Pertamanya dia tidak ada, kemudian dia menjadi manusia yang sempurna,
maka hendaklah dia sendiri yang melakukan usaha pengubahan nasibnya itu,
bukanlah dengan hanya mengerjakan sesuatu yang orang lain mintakan atau
perintahkan kepadanya, akan tetapi juga dengan mengerjakan yang Allahu
Ta’ala lain mintakan dan perintahkan kepadanya.

Bahkan kaum seperti itu adalah dari kaum yang menganggap harga dirinya
lebih penting daripada beribadah kepada Allahu Jalla Jalaaluhu, akan tetapi
hendaklah Ia jangan menolak kebenaran Islam dan dengan merendahkan
kaum kaya. Padahal, kaum kaya itu juga melaksanakan kewajiban
terhadapnya seperti memberinya Zakat, Infak dan Shadaqah.

Bahkan kaum begini suka berbohong ketika disuruh Shalat. Pertamanya


merendah secara hubungan pertemanan dan menghormati pekerjaan
kawannya.
Lama kelamaan membuktikan Al Hadits “Agama seseorang sesuai dengan
agama Sahabatnya.”

Misalnya: Lelaki yang malas Shalat berJama’ah di Masjid. Lelaki yang suka
Shalat berJama’ah di Masjid, tidak perlu bersahabat dengan yang semacam
itu.

Kebanyakan manusia merasa cukup dengan dunia, namun merasa bahwa


sesuatu itu belum diberikan kepadanya.
Sedangkan Mukmin merasa dunia tidak akan mencukupinya, jadi tidak akan
berambisi terhadapnya. Jadi, dia tahu bahwa dunia tidak akan diberikan
kepadanya kecuali melalui Islam.

Malah yang terburuk, seringkali mengindikasikan bahwa dari perintah Shalat


itu bisa sembari meminta uang, jika dilakukan setelah ada individu yang
mengajaknya. Bukanlah dari keikhlasan hatinya, jadi dosa Syirik kecilnya
ada, akan tetapi pahalanya tidak diterima oleh Allahu Jalla.
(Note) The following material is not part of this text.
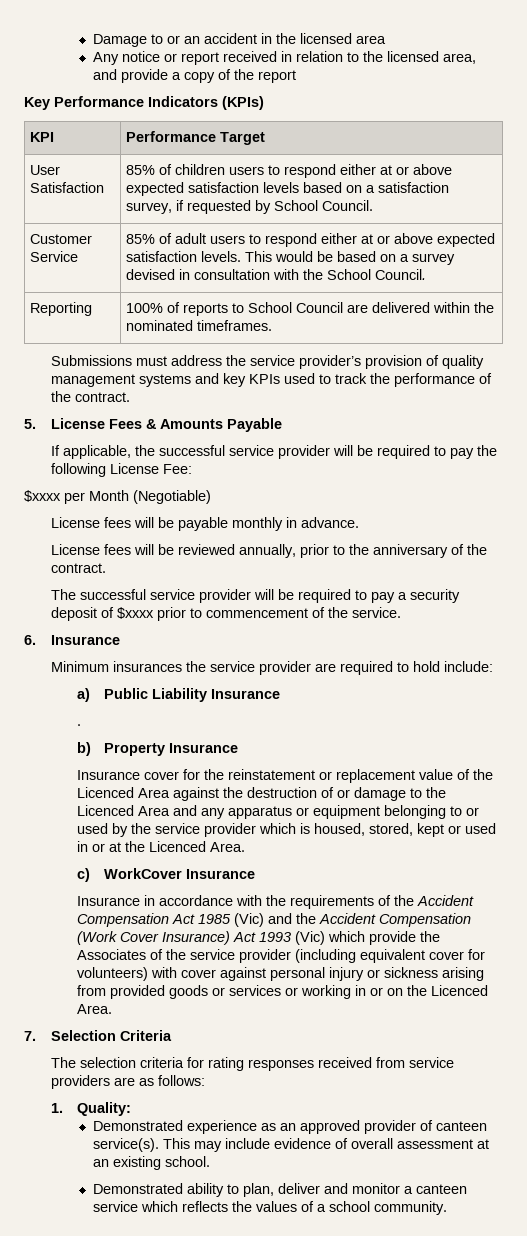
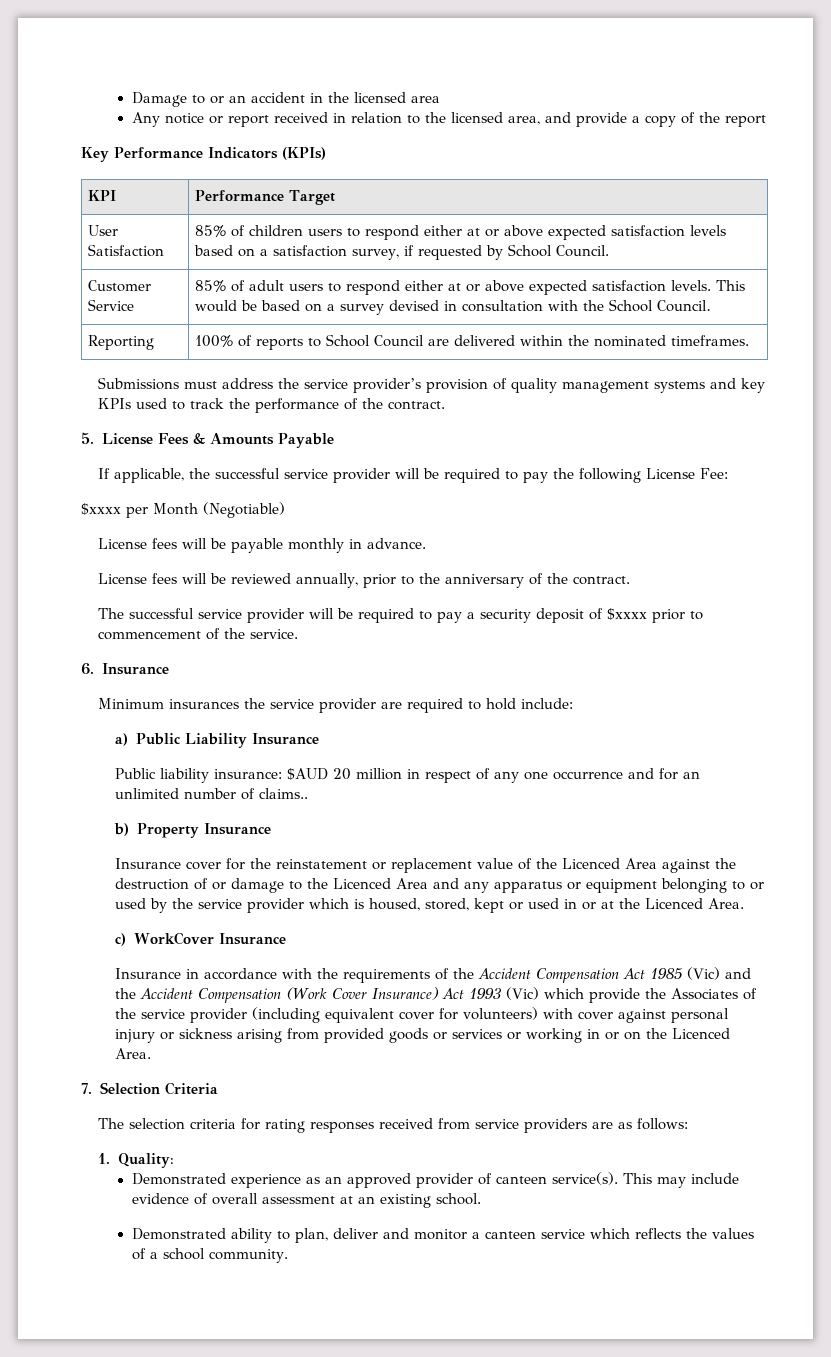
[77,724,82,726] . -> [115,768,701,783] [115,788,309,800] Public liability insurance: $AUD 20 million in respect of any one occurrence and for an unlimited number of claims..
Assalaamu manit taba’al huda (Semoga kedamaian, kesejahteraan dan


keselamatan dari segala aib bagi manusia bagi yang mengikuti petunjuk).

Assalaamu’alaikum wa rahmatullahi wa barakaatuh (Semoga kedamaian,


kesejahteraan dan keselamatan dari segala aib bagi manusia, dan kasih
sayang dari Allah dan keberkahan dari-Nya agar dicurahkan kepada kalian).